TEXT SECTION:
This article originally appeared on Outsports

Garrett Baldwin might be just 18 years old, but he is aiming to take down  an anti-gay Republican cornerstone of the Ohio House of Representatives.

The teenage high school athlete has been upset by actions and statements of Nino Vitale, the current representative of the 85th district, including his sponsorship of a bill designed to undermine marriage equality.

Now Baldwin is throwing his hat into the ring, running as a Democrat to unseat someone he says isn’t just homophobic , but is an entrenched member of a state government that needs change.

It won’t be easy. Not only is Baldwin a newcomer, but the district voted overwhelmingly for Donald Trump in the 2016 Presidential election. A Democrat hasn’t run against Vitale for years.

Baldwin told Outsports that the overwhelming support for President Trump in the area wasn’t about the “R” next to his name, but something else.

THE REQUEST:
Write down, word for word, the part of the article on Garrett Baldwin's run for the Ohio House starting at "Garrett Baldwin might" and ending at "Vitale for years.". The records that come next have nothing to do with this.

RECORDS PROVIDED:
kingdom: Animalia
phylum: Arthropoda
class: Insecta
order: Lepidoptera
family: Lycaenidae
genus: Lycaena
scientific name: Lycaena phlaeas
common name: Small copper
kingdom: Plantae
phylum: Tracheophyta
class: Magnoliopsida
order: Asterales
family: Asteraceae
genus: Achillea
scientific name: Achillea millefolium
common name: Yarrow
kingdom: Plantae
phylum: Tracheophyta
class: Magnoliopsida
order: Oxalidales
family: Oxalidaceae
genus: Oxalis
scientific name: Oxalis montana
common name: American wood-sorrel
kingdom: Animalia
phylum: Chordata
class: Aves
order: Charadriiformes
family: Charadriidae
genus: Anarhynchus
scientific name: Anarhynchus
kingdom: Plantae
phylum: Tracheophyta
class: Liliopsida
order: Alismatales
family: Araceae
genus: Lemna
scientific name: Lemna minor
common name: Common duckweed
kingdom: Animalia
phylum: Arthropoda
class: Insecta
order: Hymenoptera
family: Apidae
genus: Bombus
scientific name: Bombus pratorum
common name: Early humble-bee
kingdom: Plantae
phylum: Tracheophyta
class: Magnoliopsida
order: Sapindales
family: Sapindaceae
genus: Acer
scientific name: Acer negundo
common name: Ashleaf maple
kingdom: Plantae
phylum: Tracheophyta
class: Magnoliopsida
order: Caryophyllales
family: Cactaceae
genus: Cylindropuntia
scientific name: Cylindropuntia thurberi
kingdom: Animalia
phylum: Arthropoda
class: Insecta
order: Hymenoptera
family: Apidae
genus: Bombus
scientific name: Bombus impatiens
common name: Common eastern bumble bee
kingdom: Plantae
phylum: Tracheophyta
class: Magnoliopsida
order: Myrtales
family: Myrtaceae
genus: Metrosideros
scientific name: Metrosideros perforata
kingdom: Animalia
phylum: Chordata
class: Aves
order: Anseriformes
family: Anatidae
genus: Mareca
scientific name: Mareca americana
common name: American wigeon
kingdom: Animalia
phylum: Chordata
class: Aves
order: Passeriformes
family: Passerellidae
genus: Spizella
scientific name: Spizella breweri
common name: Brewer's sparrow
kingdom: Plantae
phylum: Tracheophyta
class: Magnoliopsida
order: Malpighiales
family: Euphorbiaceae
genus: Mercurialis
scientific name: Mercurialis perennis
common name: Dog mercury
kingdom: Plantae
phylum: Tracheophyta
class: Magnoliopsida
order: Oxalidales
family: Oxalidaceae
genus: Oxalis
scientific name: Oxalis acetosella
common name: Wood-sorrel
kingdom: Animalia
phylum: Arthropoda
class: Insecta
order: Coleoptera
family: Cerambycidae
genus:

THE REPLY:
Garrett Baldwin might be just 18 years old, but he is aiming to take down  an anti-gay Republican cornerstone of the Ohio House of Representatives.

The teenage high school athlete has been upset by actions and statements of Nino Vitale, the current representative of the 85th district, including his sponsorship of a bill designed to undermine marriage equality.

Now Baldwin is throwing his hat into the ring, running as a Democrat to unseat someone he says isn’t just homophobic , but is an entrenched member of a state government that needs change.

It won’t be easy. Not only is Baldwin a newcomer, but the district voted overwhelmingly for Donald Trump in the 2016 Presidential election. A Democrat hasn’t run against Vitale for years.